Correa is a third baseman now, welcoming the change after asking the Twins in recent years if he could shift off shortstop, believing it would be better for his health. Though his defensive numbers had slipped a bit, Correa was still the best shortstop within the Twins’ organization, which is why the move never happened.

Houston Astros’ Carlos Correa runs the bases after hitting a home run during the ninth inning of a baseball game against the New York Yankees, Sunday, Aug. 10, 2025, in New York. (AP Photo/Pamela Smith)

It’s something, he said, he started asking about two years ago when he started dealing with plantar fasciitis, first in his left foot and then last year in his right foot, limiting him to 86 games.

“I felt like it would be better for my body and it would also help my hitting because I wouldn’t feel as tired going into the games and the recovery process and all that,” Correa said. “Now that I’m playing third base, I can see how good it is.”

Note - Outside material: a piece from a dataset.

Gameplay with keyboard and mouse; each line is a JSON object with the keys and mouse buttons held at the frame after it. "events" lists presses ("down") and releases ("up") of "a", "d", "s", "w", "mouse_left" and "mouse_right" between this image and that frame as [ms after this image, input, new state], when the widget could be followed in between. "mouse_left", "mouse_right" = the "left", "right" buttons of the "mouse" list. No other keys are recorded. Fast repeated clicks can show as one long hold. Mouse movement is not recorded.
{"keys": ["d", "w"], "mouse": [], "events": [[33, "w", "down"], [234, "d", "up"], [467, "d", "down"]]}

After a slow start to the season at the plate, Correa said he felt good at there in July, though was not getting the results for which he was looking. But through his first nine games as an Astro, he said, “Everything (is) clicking.” Correa is hitting .405 with a 1.098 OPS, two home runs, a pair of doubles and six RBIs since the trade.

He will return to Houston finally — the Astros have been on the road since the trade deadline — on Monday, where he is sure to get a hero’s welcome at Daikin Park. He was never able to accomplish what he set out to do in Minnesota, but now right back where he started, he has that chance again.

“We never got the job done like we wanted,” Correa said. “I wish that would have been the case, but now it’s a new chapter in my journey.”